Evans, who earned a bachelor’s in psychology and social services and a master’s in education, also works as an adjunct professor. At the University of Texas at Austin, he teaches graduate students how to promote social welfare through public policy.
His efforts have been recognized with the National Council for Behavioral Health’s 2019 Visionary Leadership award and an Austin Business Journal’s 2007 Health Care Heroes Award.
Learn more about Evans and his work in the Q&A below:
Why did you get involved in health care?
When I graduated, I had an opportunity to work at a community health center, and all of a sudden, I found myself in behavioral health.
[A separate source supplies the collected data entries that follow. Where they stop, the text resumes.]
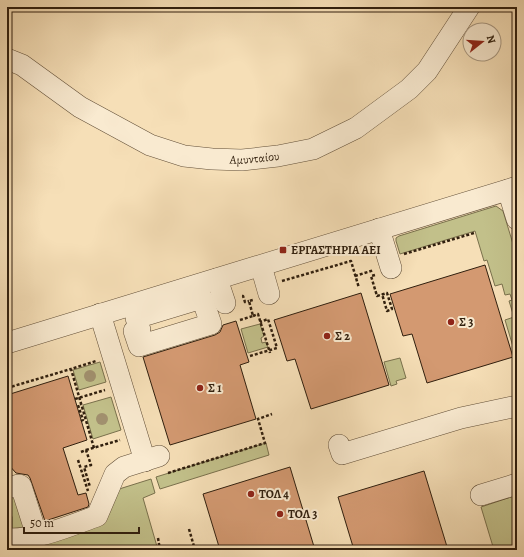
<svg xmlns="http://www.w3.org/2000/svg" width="524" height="557" viewBox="0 0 524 557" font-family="Alegreya,serif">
<rect width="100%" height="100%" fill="#f6dfb7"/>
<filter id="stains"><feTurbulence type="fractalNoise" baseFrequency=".005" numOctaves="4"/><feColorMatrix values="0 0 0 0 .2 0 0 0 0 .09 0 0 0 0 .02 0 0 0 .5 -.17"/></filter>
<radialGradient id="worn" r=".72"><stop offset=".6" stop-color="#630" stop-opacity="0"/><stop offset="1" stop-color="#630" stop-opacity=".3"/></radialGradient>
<path fill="#c2c08a" stroke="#79704c" d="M496 206 503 211 517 257V360L505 320 514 317 509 301 512 300 510 294 505 295 502 284 495 286 487 260 484 261 475 231 400 254 396 241V238L399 236Z
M260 324 264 336 261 338 262 343 266 342 268 347 248 353 241 329Z
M400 358 406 378 396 381 397 384 391 386 384 362Z
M100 362 106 382 79 390 73 370Z
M111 397 121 430 93 439 83 405Z
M266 443 269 455 160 489 156 477Z
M151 479 155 493 143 498 158 550H7V542L101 520 116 490Z
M11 492 31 529 12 533V517L7 507V496Z
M517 495V550H494L481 507Z"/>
<path fill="#d39971" stroke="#301f0e" d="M485 265 513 357 427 383 412 334 403 336 390 294Z
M361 293 389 385 311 409 295 359 287 361 274 320Z
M236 321 249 362 240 365 256 419 170 445 143 357 215 335 220 332 223 325Z
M68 376 87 440 63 448 78 495 86 493 89 504 88 507 45 521 30 478 28 475 16 473 7 463V420L10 419 7 408V395Z
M290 467 315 550H220L203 494Z
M424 471 448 550H354L338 497Z"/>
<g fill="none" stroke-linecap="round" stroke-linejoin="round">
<g stroke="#624f38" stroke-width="22">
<g id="minor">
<path id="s1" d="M7 59 22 65 80 107 150 145 184 156 212 159 242 160 278 156 313 149 356 128 409 89 427 71 469 7"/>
<path d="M508 190 517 219"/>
<path d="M379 229 391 268"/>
<path d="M261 266 269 294"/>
<path d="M217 279 225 303"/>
<path d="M202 298 211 324 139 346 134 331 140 330 136 318Z"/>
<path d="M100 314 145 461"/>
<path d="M7 343 517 187"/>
<path d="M339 445 342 454 461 418 517 406"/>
<path d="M7 487V488L19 485 21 486 37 536"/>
<path d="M481 495 517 484"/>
<path d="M7 539C38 540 69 526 97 516L115 474 124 467 159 456"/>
</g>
</g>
<path stroke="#301f0e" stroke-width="2.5" stroke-dasharray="3 2" stroke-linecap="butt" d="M513 236 517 249
M404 254 474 233
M375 275 371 276 377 296 387 293 392 309 387 311 382 294
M355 276 374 270
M282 281 351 261 359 288
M242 296H243L245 302 249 301
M253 316 258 314 270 353
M240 320 253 316 249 301 253 300
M250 356 277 348 268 319 260 322
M516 362 517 364
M7 388 71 369
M75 399 105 390
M81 421 83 420 78 405 81 404
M94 448 71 369 96 361
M86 450 120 440
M81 452 86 450 91 465 84 467 90 487
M78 460 88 491
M168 473 265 443 258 419 272 414
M189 529 195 550
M158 538 160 550"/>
<use href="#minor" stroke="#f9ead0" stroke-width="21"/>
</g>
<g fill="#a1906e">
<circle cx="90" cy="376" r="6"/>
<circle cx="102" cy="419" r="6"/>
</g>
<g fill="#8f2418" stroke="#f9ead0" stroke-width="1.5">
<rect x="279" y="246" width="8" height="8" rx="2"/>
<circle cx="451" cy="322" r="4"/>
<circle cx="327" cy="336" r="4"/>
<circle cx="200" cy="388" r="4"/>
<circle cx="251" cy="494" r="4"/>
<circle cx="280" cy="514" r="4"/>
</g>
<g text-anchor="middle" stroke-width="4" stroke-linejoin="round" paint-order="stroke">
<g font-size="12" fill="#301f0e" stroke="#f9ead0">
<text dy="4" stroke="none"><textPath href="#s1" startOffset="274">Αμυνταίου</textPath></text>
</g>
<g font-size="12" font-weight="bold" fill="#301f0e" stroke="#f9ead0" text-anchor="start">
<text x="291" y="254">ΕΡΓΑΣΤΗΡΙΑ ΑΕΙ</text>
<text x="459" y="326">Σ 3</text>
<text x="335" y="340">Σ 2</text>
<text x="208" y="392">Σ 1</text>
<text x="259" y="498">ΤΟΛ 4</text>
<text x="288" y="518">ΤΟΛ 3</text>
</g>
</g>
<rect width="524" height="557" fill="none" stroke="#f6dfb7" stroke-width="24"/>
<rect x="8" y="8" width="508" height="541" fill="none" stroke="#301f0e" stroke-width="2"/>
<rect x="12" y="12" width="500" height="533" fill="none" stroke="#301f0e"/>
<g transform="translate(482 42) rotate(73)"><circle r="19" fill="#f9ead0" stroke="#a99982"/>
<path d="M0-3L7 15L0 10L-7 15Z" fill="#8f2418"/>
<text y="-6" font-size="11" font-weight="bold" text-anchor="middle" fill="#301f0e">N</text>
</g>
<path d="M24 527v6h115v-6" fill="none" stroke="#301f0e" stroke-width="2"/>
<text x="30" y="527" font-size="12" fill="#301f0e" stroke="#f9ead0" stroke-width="3" paint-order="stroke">50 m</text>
<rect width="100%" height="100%" filter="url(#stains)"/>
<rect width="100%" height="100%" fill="url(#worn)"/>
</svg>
My degree in education prepared me to work more broadly in health and human services. So much of the work we do is public education, not just on the nature of wellness and behavioral health-related illnesses but also how to access treatments.
What is a typical workday for you?
On a given day, it has to do with reviewing performance and working with the board, collaborative partners and a team to implement services. Working with the University of Houston has been one of our most successful collaborations.
How did your partnership with Professor Reitzel and Taking Texas Tobacco Free start?
We were providing substance use disorder treatment but not tobacco use, like somehow that wasn’t a drug. What really vaulted things forward was meeting Professor Reitzel and beginning to marry up good research with best practices. We began our joint collaborative venture to meet with other community centers across the state and offer model policies and nicotine replacement treatment such as smoking cessation and anti-craving medications.
What are you most proud of when it comes to the Taking Texas Tobacco Free partnership?
The deepest impact is addressing the extraordinary harsh medical conditions and death caused by tobacco use. We’re not just promoting healthier living. We’re addressing fundamental health. I’m so proud of making a contribution through education and practical training.
The Cancer Prevention and Research Institute of Texas investing three rounds of grants into our joint venture has been the strongest, clearest endorsement of what it is we’ve tried to accomplish statewide. It’s gratifying to see that type of investment by that level of organization.
What does winning the Friend of Education Award mean to you?
It’s a moment to celebrate. To actually receive that from the UH College of Education is such an affirmation of the collaboration we’ve had. To me, personally, it’s a full circle, from that master’s degree to this point in my career. I’ve received recognition in the field of mental health, but so much of my career has been in communicating and educating others on the nature of illnesses. To root this award back to the University’s department of education is a wonderful career affirmation.
How has the pandemic affected your organization?
The work hasn’t stopped; the needs of the community have gone up, and we’ve looked for effective ways of engagement. Most of our work with public forums and community meetings use Microsoft Teams and Zoom. The convenience of being able to do remote video telehealth has reported so much higher satisfaction and access that we won’t go back to everyone having to come to our clinics. We’re planning a hybrid model.
As an adjunct professor, what do you enjoy most about teaching?
For the last 20 years, I’ve taught public policy graduate classes. I enjoy looking at how obstacles and challenges can be addressed through public policy. I most enjoy how many students go into public policy. I’ve had the opportunity to work with former students who are now professionals in an area we had talked once upon a time about in the classroom.
What do you like to do in your spare time?
I enjoy not only playing music but live music venues. I’ve been listening to performances online, but I really enjoy those smaller live venues. I also enjoy college basketball, football, sports. I like being outdoors. That’s something I’ve been able to continue to do during the pandemic. I look forward to more close family time, attending grandchildren’s events and traveling with my wife, Debra, as the COVID pandemic restrictions ease.